İçimizdeki reçete I
- Ulviye Yaşar
- 27 Mar
- 6 dakikada okunur
Güncelleme tarihi: 21 Nis
“Kalbin başkalaşması muhteşem bir şeydir. O noktaya nasıl gelirseniz gelin.’’ Patti Smith

Amerikalı müzisyen, ressam ve şair Patti Smith’in bu sözü ile epey bir zaman önce tanıştığımda söze resmen bayılmıştım ve hemen telefonumdaki notlara kaydetmiştim. Tabi zihnimin arka planında her daim olan sözlere de eklemiştim. Benim için çok şey ifade eden diğer bazı anekdotları eklediğim gibi…
Japon, gazeteci, çevirmen ve yazar Haruki Murakami’nin “Sahilde Kafka’’ adlı kitabındaki şu söz de keyifle hep yanımda taşıdıklarımdan: “Fırtına geçtikten sonra nasıl atlattığınızı hatırlamayacaksınız, nasıl hayatta kaldığınızı da. Hatta fırtınanın dinip dinmediğinden bile emin olamayacaksınız. Ancak bir şey kesindir; fırtınadan çıktıktan sonra fırtınaya girenle aynı insan olmayacaksınız.’’
Kalbimizi, zihnimizi başkalaştırıp kendimizi her geçen gün daha çok keşfetmemizi sağlayan çok fazla şey olabilir hayatta. Bu bazen bir alıntıyla, bazen bir durma haliyle, bazen bir anıyla, bazen ise bir yolculukla gerçekleşir. Elbette tüm bunlar ise fark edebilme hevesimiz olduğu sürece mümkün. Bu hevesimiz ne kadar fazlaysa, işte o zaman bize fayda sağlayacak duruma doğru yol alırız. O yolda da eski biz ve yeni biz, çok defa karşı karşıya gelerek konuşabilir. İşin ilginci, bunun tahmin edilebilir bir vadesi de yoktur. Ansızın ve hatta siz bambaşka şeylerle uğraşırken başınıza gelebilir. Devamında da daha önceden yaşananlara, o an yaşanmakta olanlara ve henüz yaşanmamış olanlara dair yeni fark edilişler kaçınılmaz olur.

Şimdi gelelim bu bahsi geçen, bana göre muazzam iki alıntının, benim içimdeki reçeteyi ortaya çıkartmak için yarattığı yansımalarının yedi versiyonuna. Unutmadan, ne demişti Ahmet Hamdi Tanpınar: “Bütün saadetler içimizdedir, her şey içimizde başlar ve biter.’’
1) Manevra
2) “Hayır’’ diyebilmek
3) Kabul
4) Psikolojik dayanıklılık / duygusal esneklik (resilience)
5) Salınmak
6) “Evet’’ diyebilmek
7) Değişim, dönüşüm
Tüm bu versiyonları kendi yaşam akışımızda ve hızımızda deneyimlemeye başladığımızda, hatta bunları rutinimize eklediğimizde, bir süre sonra değişim ve dönüşüm bizi her daim kucaklayan bir hale gelir. Tüm yansımalarına bu yazımda değinmem elbette mümkün değil. O yüzden bu yazı ile birkaç yazılık seri başlatmış da olacağım sanırım. Bakalım yolda değişiklik olmazsa… Araya farklı tema iç döküşleri girmezse diyelim.

* [Verilen Kayıtlar]
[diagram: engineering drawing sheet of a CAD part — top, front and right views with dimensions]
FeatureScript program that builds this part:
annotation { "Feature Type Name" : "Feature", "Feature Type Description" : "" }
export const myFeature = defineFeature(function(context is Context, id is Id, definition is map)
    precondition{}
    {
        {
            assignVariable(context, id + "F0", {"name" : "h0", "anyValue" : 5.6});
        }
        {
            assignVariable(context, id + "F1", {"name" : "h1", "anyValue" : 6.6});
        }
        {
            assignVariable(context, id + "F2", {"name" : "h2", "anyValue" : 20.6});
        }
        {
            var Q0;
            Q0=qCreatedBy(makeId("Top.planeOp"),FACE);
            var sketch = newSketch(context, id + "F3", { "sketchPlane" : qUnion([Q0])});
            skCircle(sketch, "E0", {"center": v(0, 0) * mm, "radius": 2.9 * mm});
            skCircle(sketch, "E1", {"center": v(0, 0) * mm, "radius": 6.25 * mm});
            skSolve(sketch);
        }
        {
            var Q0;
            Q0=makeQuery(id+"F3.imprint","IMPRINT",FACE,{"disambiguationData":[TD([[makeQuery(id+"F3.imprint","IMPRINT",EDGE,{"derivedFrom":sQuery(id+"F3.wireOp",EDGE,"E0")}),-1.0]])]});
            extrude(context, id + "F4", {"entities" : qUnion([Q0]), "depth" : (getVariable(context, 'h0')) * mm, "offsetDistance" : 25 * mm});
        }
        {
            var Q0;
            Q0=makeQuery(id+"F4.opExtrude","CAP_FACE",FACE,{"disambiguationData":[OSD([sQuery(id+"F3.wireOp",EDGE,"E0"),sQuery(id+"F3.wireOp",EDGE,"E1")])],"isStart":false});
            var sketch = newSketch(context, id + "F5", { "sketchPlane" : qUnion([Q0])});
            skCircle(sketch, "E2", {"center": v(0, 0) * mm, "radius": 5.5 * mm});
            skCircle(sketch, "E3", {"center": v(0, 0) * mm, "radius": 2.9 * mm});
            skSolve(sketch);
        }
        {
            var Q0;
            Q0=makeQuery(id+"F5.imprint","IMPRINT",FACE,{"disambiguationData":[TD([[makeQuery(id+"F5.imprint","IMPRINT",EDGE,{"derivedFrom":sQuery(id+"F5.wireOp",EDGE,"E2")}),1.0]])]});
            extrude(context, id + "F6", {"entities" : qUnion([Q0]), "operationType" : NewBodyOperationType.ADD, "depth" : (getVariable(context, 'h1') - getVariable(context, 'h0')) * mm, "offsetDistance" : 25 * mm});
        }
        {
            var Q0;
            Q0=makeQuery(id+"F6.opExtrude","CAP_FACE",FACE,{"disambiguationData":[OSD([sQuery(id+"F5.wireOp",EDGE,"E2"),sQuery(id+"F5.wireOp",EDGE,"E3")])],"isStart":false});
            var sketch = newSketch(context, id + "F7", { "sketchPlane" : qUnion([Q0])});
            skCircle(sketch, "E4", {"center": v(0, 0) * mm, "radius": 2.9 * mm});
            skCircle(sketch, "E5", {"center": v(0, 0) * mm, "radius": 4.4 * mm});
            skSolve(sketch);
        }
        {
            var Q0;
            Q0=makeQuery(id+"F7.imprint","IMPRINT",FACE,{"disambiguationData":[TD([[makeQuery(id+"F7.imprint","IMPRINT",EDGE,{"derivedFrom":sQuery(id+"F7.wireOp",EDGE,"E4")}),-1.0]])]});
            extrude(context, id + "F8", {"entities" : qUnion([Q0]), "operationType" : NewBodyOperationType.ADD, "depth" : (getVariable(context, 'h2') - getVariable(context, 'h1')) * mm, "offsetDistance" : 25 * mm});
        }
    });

* [Hedefler]
#1 Kayıtlarda "false" dizesini barındıran satırların hepsini ayıklar mısın? Büyük ve küçük harf farkını gözet.
#2 İçimizdeki reçete üzerine kaleme alınmış yazıyı kaldığı yerden sürdürür müsün?
Yazı ile kayıtlar birbirinden tamamen bağımsızdır.

* [Alıştırma Sonuçları]
#1
            Q0=makeQuery(id+"F4.opExtrude","CAP_FACE",FACE,{"disambiguationData":[OSD([sQuery(id+"F3.wireOp",EDGE,"E0"),sQuery(id+"F3.wireOp",EDGE,"E1")])],"isStart":false});
            Q0=makeQuery(id+"F6.opExtrude","CAP_FACE",FACE,{"disambiguationData":[OSD([sQuery(id+"F5.wireOp",EDGE,"E2"),sQuery(id+"F5.wireOp",EDGE,"E3")])],"isStart":false});

#2
İlk yansıma: Manevra. Yaptığım manevralar, beni hayatımda farklı bir “ben’’ haline getiren ilk “aşamalardı. Bu sayede de kendimin, benliğimin, düşüncelerimin, isteklerimin, istemediklerimin değişiminden ve dönüşümünden oldukça memnun edici bir noktaya gelmemi sağladı.
“Dönüşüm sarmalına o kadar açtım ki...
Zihnimin ahengiyle dans ediyordum adeta.
Bir yıl önceki bazı ‘ben’ di bu.
Glukoz komasından hallice onca şey...
Şimdi az bir tada bile ücraydı.
Çekilen fotoğraflar...
Gidilen yerler...
Geçirilen zamanlar...
Ve dahası...
Her şeye tabiydi, belki de...
Özetle tercih edilen her şeydi...
Heves şarttı.
Manevra ilaçtı.
Dolup taşmak lazımdı.
Sıradanlık kıyısına çokça mil uzaklık kaçınılmazdı...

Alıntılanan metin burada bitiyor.